Saad Asif Mohammed, Mahi Umme Niraj, Salim Md Shahidul, Hossain Sk Imran
Khulna University of Engineering & Technology, Khulna 9203, Bangladesh.
Data Brief. 2024 Aug 24;57:110874. doi: 10.1016/j.dib.2024.110874. eCollection 2024 Dec.

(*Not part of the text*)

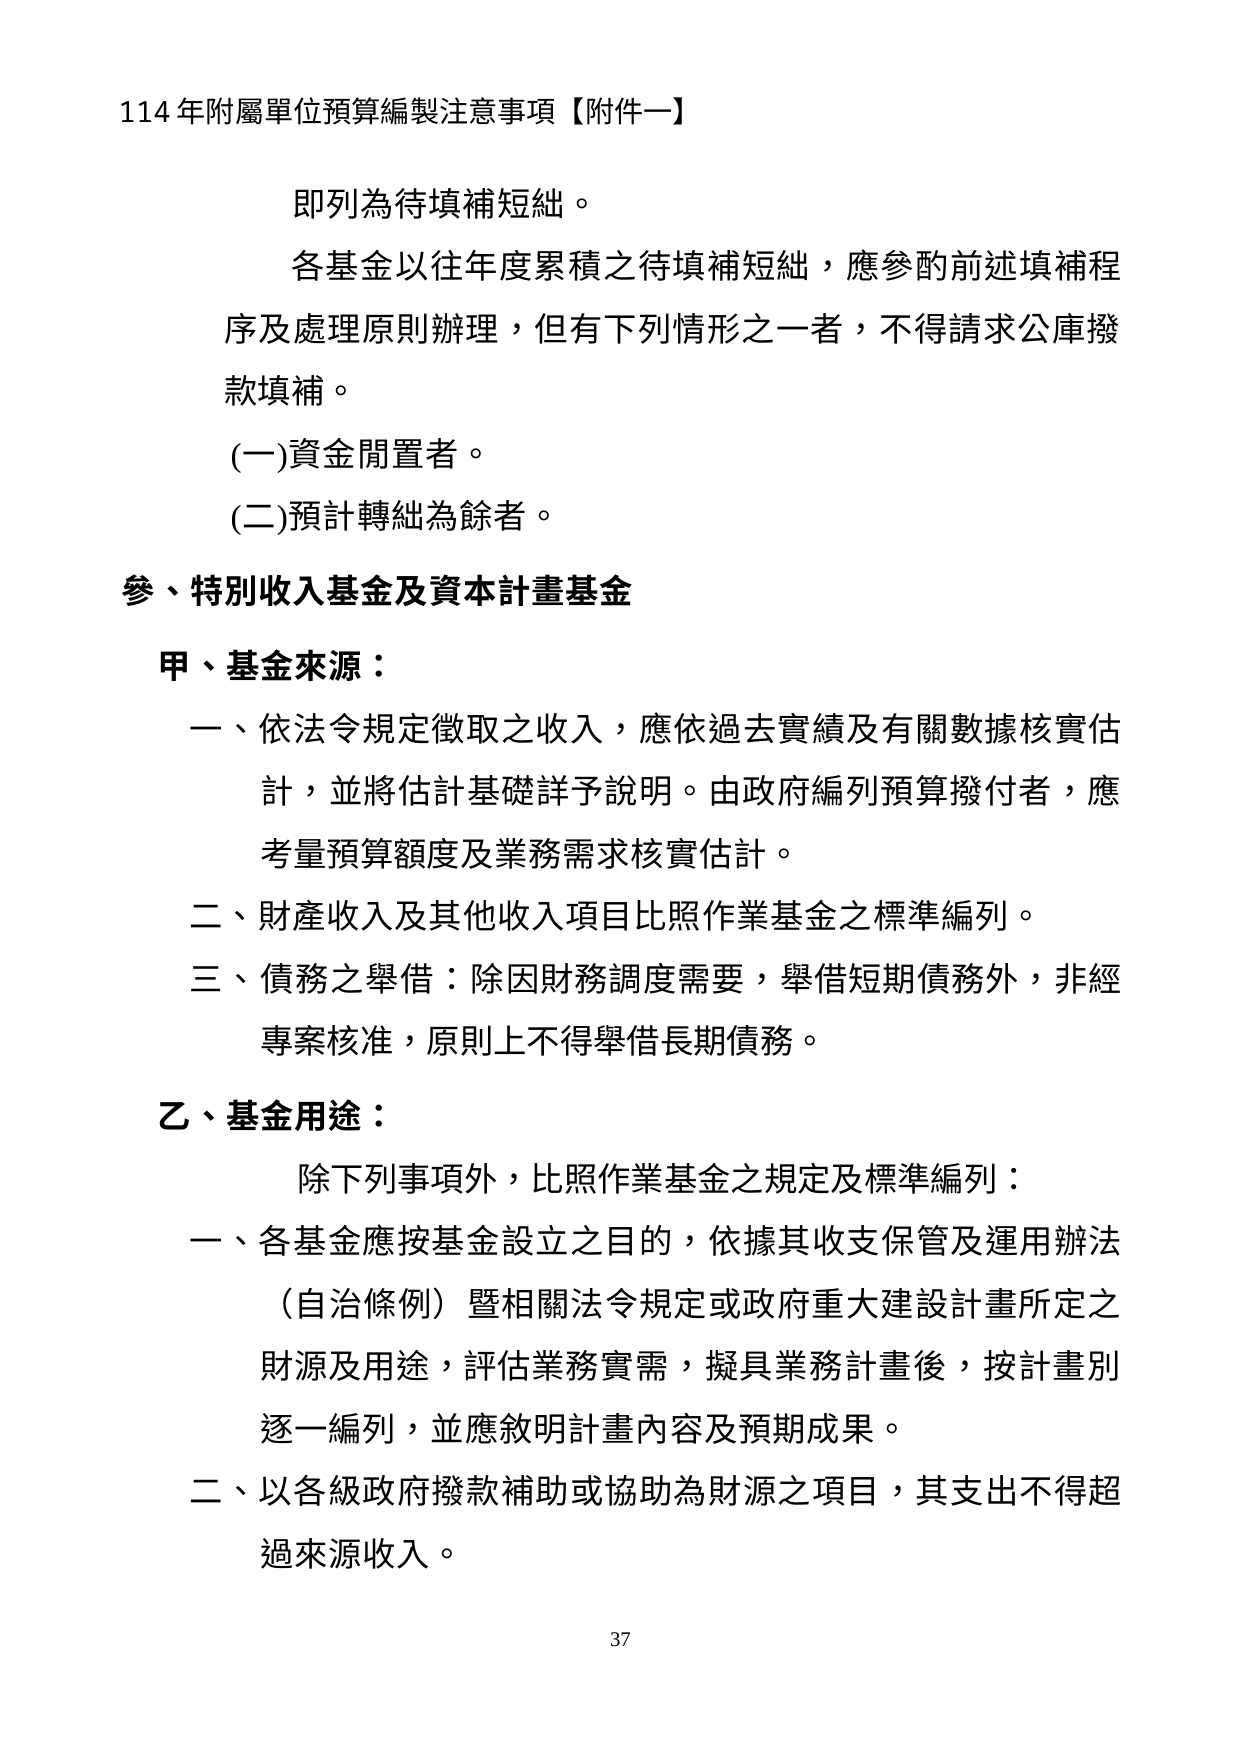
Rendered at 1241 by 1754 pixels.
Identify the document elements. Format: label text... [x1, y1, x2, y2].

In this research, we present an updated standard Bangla dataset based on gathered Bangla news articles. In total, more than 1.9 million articles from nine Bangla news websites were gathered; the selection process was led by a number of categories, including sports, economy, politics, local news, tech, tourism, entertainment, education, health, the arts, and many more. The dataset per newspaper contains varying attributes, such as title, content, time, tags, meta, category, etc. This dataset will enable data scientists to investigate and assess theories related to Bangla natural language processing. Furthermore, there is a greater chance that the dataset will be utilized for domain-specific large language models in the context of Bangladesh, and it may be used to develop deep learning and machine learning models that categorize articles according to subjects.
在本研究中,我们基于收集到的孟加拉语新闻文章展示了一个更新的标准孟加拉语数据集。总共从九个孟加拉语新闻网站收集了超过190万篇文章;选择过程由多个类别主导,包括体育、经济、政治、本地新闻、科技、旅游、娱乐、教育、健康、艺术等等。每个报纸的数据集包含不同的属性,如标题、内容、时间、标签、元数据、类别等。该数据集将使数据科学家能够研究和评估与孟加拉语自然语言处理相关的理论。此外,该数据集在孟加拉国的背景下更有可能被用于特定领域的大语言模型,并且它可用于开发根据主题对文章进行分类的深度学习和机器学习模型。